Jesús Gellida, politólogo y escritor

El ejecutivo de Rajoy reivindica, a través del delegado del gobierno español en Cataluña, una supuesta normalidad gracias a la aplicación del 155 que, obviamente, no existe. Desde la plataforma de trabajadores públicos ServidorsCAT se recoge un inventario de daños, se denuncia que los efectos de la intervención son cada vez más profundos, y se hace énfasis en las dificultades que tendrá un nuevo Gobierno catalán para revertir la hipoteca del 155. Una parálisis de las políticas públicas de la Generalitat que, cada vez, afecta a más departamentos y que, según ServidorsCat son la prueba de que “no nos podemos permitir unas nuevas elecciones”. Unas elecciones que alargarían la intervención y, en consecuencia, las dificultades para el aparato administrativo de la Generalitat.

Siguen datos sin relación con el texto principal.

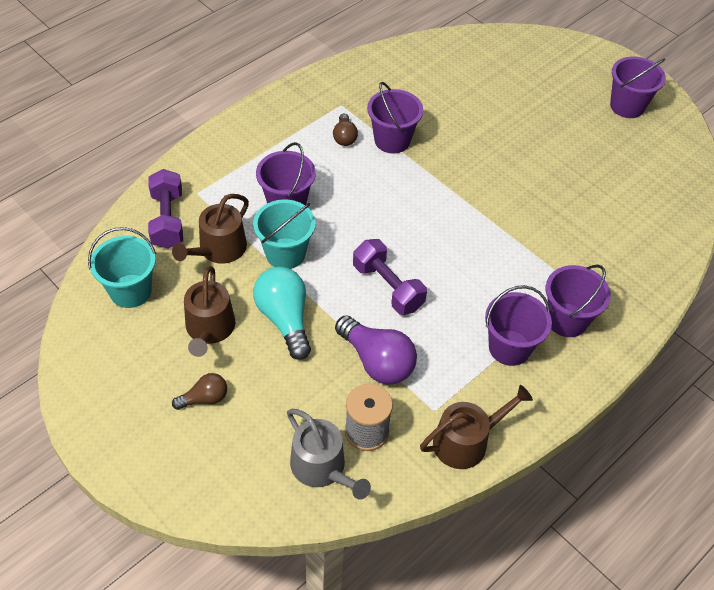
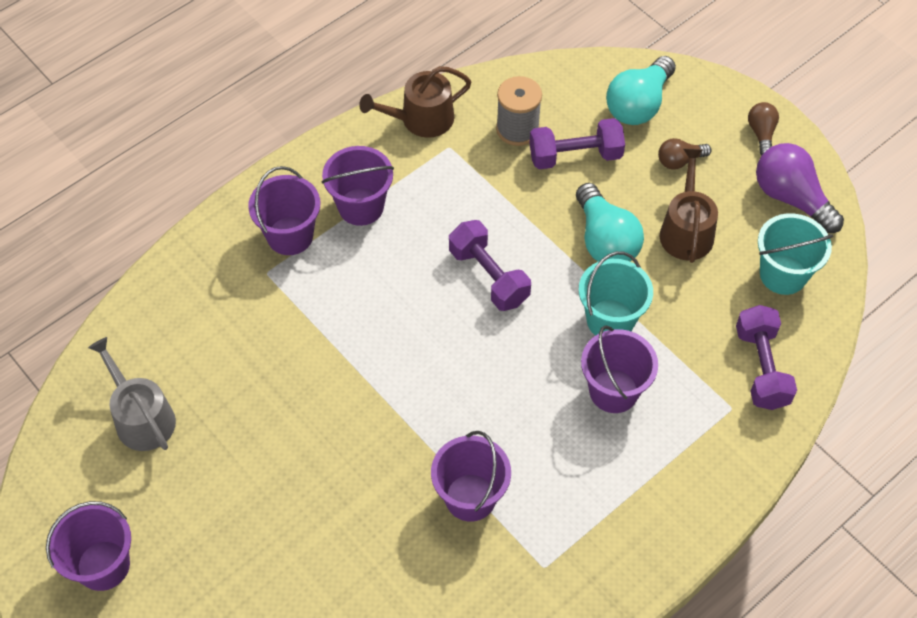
camera: 175 degrees left, 5 degrees up
(218, 249) = (691, 326): brown watering can -> none
(238, 463) = (638, 105): none -> turquoise light bulb
(308, 402) = (575, 156): none -> purple dumbbell
(322, 468) = (559, 99): grey watering can -> grey watering can (141, 417)
(344, 137) = (538, 503): brown light bulb -> brown light bulb (761, 133)
(377, 361) = (504, 194): purple light bulb -> purple light bulb (791, 198)

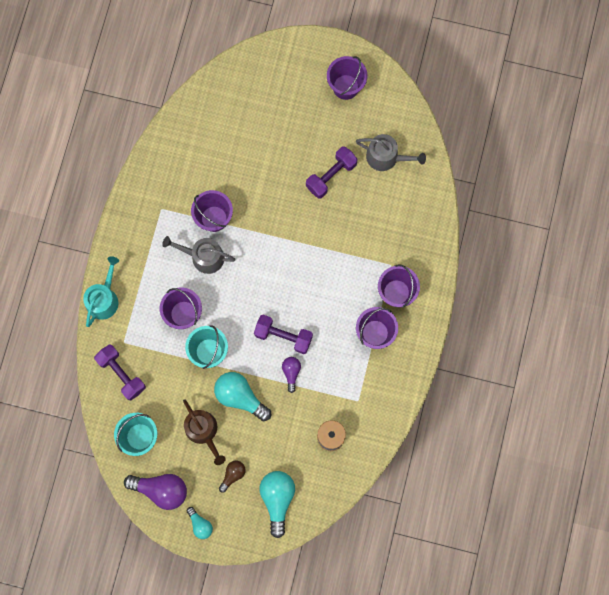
camera: 145 degrees right, 20 degrees up
(421, 119) = (385, 408): brown watering can -> none
(512, 227) = (291, 372): none -> purple light bulb
(527, 452) = (203, 257): none -> grey watering can
(575, 156) = (289, 440): purple dumbbell -> purple dumbbell (331, 176)
(725, 488) = (104, 298): none -> turquoise watering can
(761, 133) = (200, 524): brown light bulb -> turquoise light bulb

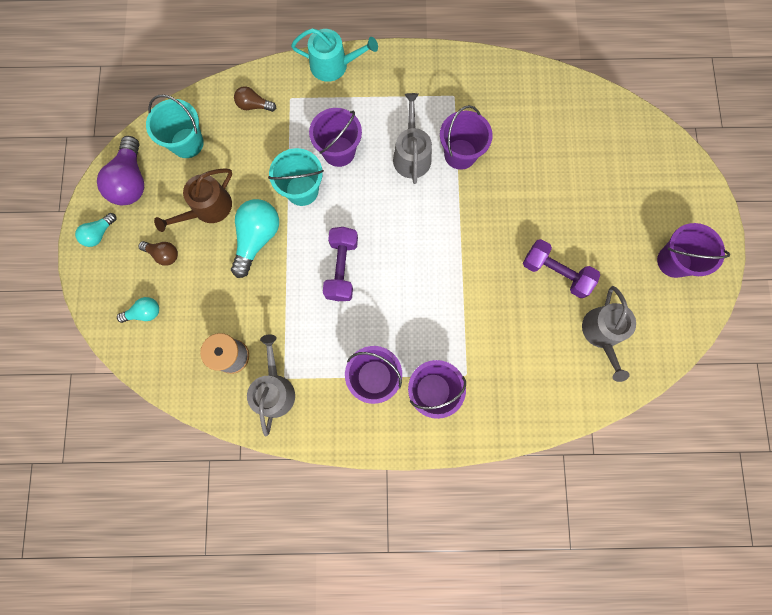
camera: 75 degrees right, 0 degrees up
(121, 374) = (254, 105): purple dumbbell -> brown light bulb
(277, 499) = (144, 313): turquoise light bulb -> turquoise light bulb, size x0.55
(291, 372) = (300, 289): purple light bulb -> none
(365, 410) = (274, 389): none -> grey watering can

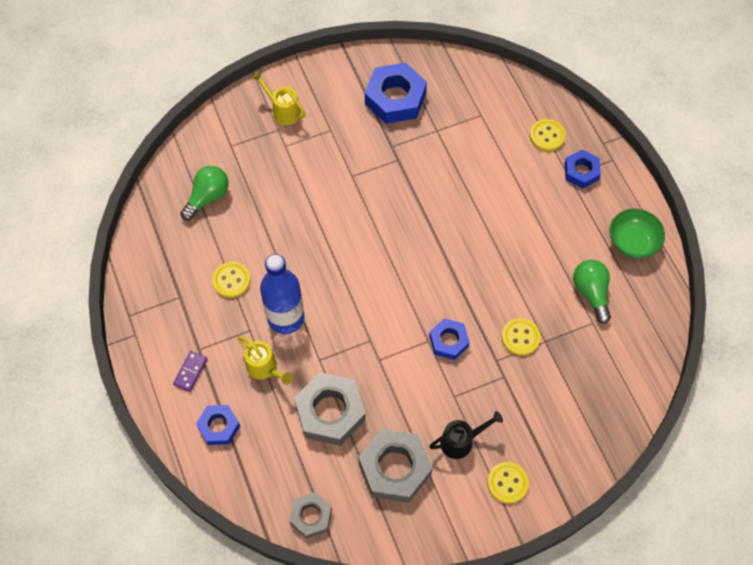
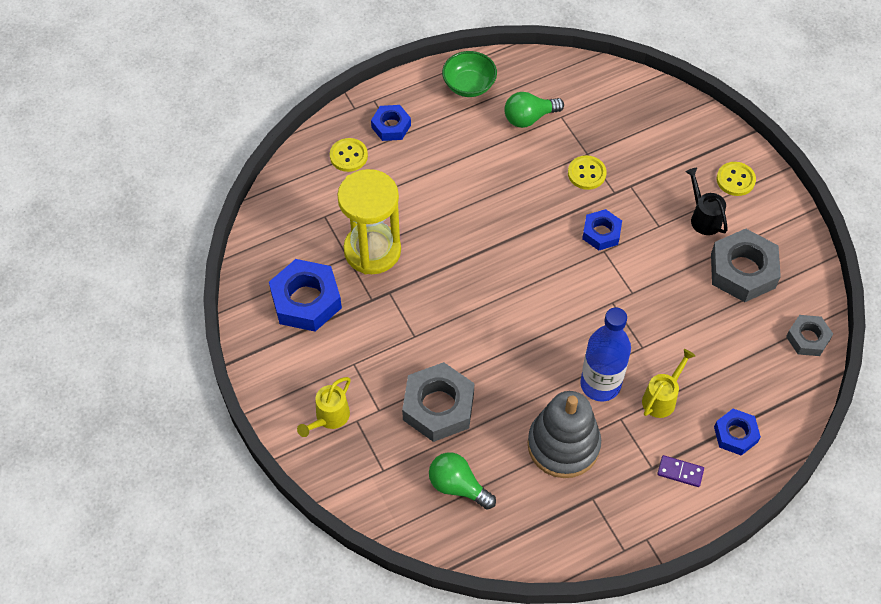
camera: 95 degrees left, 5 degrees down
(231, 280) = (563, 445): yellow button -> grey stacking toy
(330, 412) = (697, 331): grey nut -> grey nut (438, 407)
(442, 149) = (372, 250): none -> yellow hourglass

El incremento de la burocracia y la suspensión o el retraso de partidas y proyectos comprometidos por el Gobierno son algunos de los efectos de la intervención estatal a las consejerías catalanas. En este sentido, todas las decisiones tienen que ser autorizadas por Madrid, por lo tanto, todo se retrasa. Una aplicación del 155 que ha dejado a los servicios jurídicos de la Generalitat sin autonomía para recorrer a los tribunales contra el Estado, con el caso más fragante de las obras de Sijena. Por otro lado, la intervención también ha supuesto el control de los mossos , una parálisis del programa de actuaciones en fosas de desaparecidos de la Guerra Civil y el franquismo, un bloqueo de inversiones en sanidad, innovación y emprendeduría o unas afectaciones en las políticas de asuntos sociales, entre otras consecuencias.

Un ejemplo más del alcance del 155, al cual hay que hacer referencia, es el del Diplocat. Al respecto, los ex-trabajadores denuncian que la liquidación de la entidad es “injusta y arbitraria” ya que afirman, en un comunicado hecho público a mediados del pasado abril, que “el artículo 155 no habilita al Estado a disolver organismos autonómicos, porque las medidas tienen que ser temporales y no definitivas”, y piden al nuevo gobierno que se forme en Cataluña “que vuelva a crear el Diplocat o una entidad similar”. Otro ejemplo perverso es el de la situación sufrida por el tercer sector, uno de los más afectados por el 155. En este sentido, la Mesa del Tercer Sector Social, que agrupa más de 3.000 entidades, denunciaba que la intervención económica del Estado abocaba al abismo al sector. Retrasos en los pagos a las entidades supusieron un riesgo inherente de cerrar programas. No obstante, la denuncia hizo que el Gobierno español desbloqueara, a mediados de noviembre, 10’3 millones de euros imprescindibles para el funcionamiento de los programas de unas entidades sociales, y sin ánimo de lucro, que llegan allá donde no lo hace la administración. Un respiro, no exento de riesgo de convertirse en ahogo si el 155 se prolonga en el tiempo. Una situación que hace aflorar, una vez más, la precariedad de un sector social fundamental que requiere de un sistema de relación más estructural.

El 155 será una mochila para el nuevo Gobierno –si es que lo hay–; un lastre que puede ser más profundo y que tiene a la radio-televisión pública y al modelo de escuela catalana en el punto de mira. El esperado levantamiento del 155, si se forma un gobierno efectivo, no será suficiente para que Cataluña deje de estar bajo libertad vigilada, no obstante, y con todas las contradicciones, formar Gobierno es una condición necesaria para empezar a revertir los efectos del 155, para recuperar las instituciones de autogobierno y evitar males mayores, y para acumular fuerzas en el arduo camino hacia la República Catalana.